[PROBLEM TO WORK ON]
Reproduce the passage of the excerpt on the Danish asylum case that opens with the words containing "3.2The complainant further" and closes with "complainant’s asylum application.".

*** Opening of SELECTED EXCERPT ***

2.4On 29 January 2014, the Danish Immigration Service dismissed the complainant’s request for asylum. On an unspecified date, he appealed the decision to the Refugee Appeals Board. On 23 April 2014, the Board upheld the decision of the Danish Immigration Service on the grounds that it found the complainant’s statements inconsistent. The Board did not find credible his statements regarding his ill-treatment, subsequent hospitalization and escape from the military hospital. According to the decision, the complainant was supposed to leave Denmark voluntarily within 15 days.

2.5Since, according to the Danish Aliens Act, the decision of the Board cannot be appealed before the Danish courts, the complainant submits that he has exhausted all available and effective domestic remedies. He further submits that the communication is not being examined under another procedure of international investigation or settlement.

The complaint

3.1The complainant claims that his deportation to the Sudan would violate his rights under article 3 of the Convention because he would be at personal risk of being persecuted and tortured upon return. He fears that upon return to the Sudan, he could be prosecuted and even killed because of his brother’s militant activities and because of the fact that he has a Christian girlfriend.

3.2The complainant further claims that the decision of the Refugee Appeals Board to refuse him asylum lacked proper investigation and reasoning, contrary to article 3 (2) of the Convention. Moreover, no medical examination was conducted by the Danish authorities in order to confirm or refute the complainant’s claims of physical ill-treatment.

State party’s observations on admissibility and the merits

4.1On 17 November 2014, the State party submitted that the complainant had entered Denmark on 25 August 2013 without valid travel documents and applied for asylum on the same day. On 29 January 2014, the Danish Immigration Service refused asylum to the complainant. On 23 April 2014, the Refugee Appeals Board upheld the rejection by the Danish Immigration Service of the complainant’s asylum application.

*** Close of SELECTED EXCERPT ***
*** Opening of STORED DATA ***

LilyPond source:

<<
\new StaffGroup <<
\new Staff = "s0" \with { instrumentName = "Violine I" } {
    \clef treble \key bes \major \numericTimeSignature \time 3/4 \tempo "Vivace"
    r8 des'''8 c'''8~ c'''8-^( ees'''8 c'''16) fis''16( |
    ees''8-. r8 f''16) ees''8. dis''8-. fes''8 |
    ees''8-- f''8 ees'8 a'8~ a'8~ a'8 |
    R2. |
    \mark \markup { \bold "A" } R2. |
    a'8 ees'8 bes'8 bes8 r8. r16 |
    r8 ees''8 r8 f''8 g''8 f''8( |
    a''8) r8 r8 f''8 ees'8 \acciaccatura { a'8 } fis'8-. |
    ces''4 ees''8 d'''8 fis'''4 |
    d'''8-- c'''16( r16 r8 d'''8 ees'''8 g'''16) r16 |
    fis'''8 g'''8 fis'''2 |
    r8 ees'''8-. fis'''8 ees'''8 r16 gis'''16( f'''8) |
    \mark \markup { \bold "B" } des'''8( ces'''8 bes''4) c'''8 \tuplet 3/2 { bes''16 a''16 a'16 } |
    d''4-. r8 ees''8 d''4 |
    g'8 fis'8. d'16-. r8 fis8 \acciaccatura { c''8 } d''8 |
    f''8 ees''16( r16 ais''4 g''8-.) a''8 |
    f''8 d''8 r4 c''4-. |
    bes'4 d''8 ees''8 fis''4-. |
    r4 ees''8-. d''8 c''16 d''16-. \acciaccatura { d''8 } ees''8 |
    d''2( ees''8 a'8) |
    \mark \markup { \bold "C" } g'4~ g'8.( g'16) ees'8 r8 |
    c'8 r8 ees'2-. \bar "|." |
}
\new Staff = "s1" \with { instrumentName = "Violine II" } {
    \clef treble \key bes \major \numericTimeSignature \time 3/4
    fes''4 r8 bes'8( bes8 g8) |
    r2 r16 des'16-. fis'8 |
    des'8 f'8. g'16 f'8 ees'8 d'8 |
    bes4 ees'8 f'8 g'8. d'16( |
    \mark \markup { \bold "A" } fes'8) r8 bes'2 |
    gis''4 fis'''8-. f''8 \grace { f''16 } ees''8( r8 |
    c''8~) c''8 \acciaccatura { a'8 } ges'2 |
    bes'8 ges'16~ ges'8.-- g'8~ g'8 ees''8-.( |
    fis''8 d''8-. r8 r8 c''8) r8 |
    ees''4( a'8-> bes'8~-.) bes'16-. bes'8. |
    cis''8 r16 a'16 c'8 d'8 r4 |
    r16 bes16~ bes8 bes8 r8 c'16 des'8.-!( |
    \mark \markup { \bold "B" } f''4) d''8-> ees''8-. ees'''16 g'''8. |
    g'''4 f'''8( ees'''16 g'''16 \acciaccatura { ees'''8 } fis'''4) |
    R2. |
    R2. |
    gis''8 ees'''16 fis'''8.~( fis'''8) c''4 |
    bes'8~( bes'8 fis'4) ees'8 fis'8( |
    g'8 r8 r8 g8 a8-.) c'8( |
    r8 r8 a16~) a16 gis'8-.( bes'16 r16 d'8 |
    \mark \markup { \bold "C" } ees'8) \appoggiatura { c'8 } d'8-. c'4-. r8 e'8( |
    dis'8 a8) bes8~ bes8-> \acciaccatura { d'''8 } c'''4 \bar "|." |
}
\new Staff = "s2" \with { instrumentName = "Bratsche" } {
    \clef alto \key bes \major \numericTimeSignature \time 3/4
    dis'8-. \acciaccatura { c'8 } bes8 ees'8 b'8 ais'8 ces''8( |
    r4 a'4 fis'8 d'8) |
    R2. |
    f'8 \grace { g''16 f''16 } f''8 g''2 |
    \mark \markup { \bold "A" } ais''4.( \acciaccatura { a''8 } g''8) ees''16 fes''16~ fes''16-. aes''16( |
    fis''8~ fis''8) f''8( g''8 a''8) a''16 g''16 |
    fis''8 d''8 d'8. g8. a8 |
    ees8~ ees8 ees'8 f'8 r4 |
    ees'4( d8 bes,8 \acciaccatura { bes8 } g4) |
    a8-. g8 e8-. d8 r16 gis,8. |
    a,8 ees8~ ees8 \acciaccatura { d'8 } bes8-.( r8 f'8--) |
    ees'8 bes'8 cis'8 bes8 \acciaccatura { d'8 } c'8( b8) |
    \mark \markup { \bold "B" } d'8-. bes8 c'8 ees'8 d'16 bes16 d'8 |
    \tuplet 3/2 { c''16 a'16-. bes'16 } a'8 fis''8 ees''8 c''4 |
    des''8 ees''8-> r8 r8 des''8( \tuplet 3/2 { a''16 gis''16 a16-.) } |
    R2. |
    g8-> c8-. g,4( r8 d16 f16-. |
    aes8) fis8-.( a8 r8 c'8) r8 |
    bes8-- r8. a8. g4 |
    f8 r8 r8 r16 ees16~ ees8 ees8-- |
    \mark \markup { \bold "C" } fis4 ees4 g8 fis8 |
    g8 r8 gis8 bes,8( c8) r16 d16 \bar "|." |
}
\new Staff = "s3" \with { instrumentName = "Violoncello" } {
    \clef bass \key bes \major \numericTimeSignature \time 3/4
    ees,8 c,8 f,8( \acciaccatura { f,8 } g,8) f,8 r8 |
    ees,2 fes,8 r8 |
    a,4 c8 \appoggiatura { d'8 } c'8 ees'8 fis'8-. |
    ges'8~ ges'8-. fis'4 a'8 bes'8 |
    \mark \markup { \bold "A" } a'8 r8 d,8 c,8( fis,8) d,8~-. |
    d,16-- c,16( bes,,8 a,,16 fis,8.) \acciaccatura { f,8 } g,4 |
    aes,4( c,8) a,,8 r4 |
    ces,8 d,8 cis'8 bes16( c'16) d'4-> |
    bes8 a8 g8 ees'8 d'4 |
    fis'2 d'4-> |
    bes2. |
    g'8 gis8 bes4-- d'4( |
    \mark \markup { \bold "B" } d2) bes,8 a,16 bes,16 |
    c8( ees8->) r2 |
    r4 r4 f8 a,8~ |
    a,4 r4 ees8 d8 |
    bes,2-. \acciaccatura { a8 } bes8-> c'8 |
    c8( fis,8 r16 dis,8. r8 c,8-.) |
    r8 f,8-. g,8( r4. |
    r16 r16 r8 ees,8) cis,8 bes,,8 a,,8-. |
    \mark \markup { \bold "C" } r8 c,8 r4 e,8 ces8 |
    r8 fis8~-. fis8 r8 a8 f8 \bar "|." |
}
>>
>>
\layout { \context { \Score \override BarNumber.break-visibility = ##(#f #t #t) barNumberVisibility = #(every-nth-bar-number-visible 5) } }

*** Close of STORED DATA ***

[EXERCISE SOLUTION]
3.2The complainant further claims that the decision of the Refugee Appeals Board to refuse him asylum lacked proper investigation and reasoning, contrary to article 3 (2) of the Convention. Moreover, no medical examination was conducted by the Danish authorities in order to confirm or refute the complainant’s claims of physical ill-treatment.

State party’s observations on admissibility and the merits

4.1On 17 November 2014, the State party submitted that the complainant had entered Denmark on 25 August 2013 without valid travel documents and applied for asylum on the same day. On 29 January 2014, the Danish Immigration Service refused asylum to the complainant. On 23 April 2014, the Refugee Appeals Board upheld the rejection by the Danish Immigration Service of the complainant’s asylum application.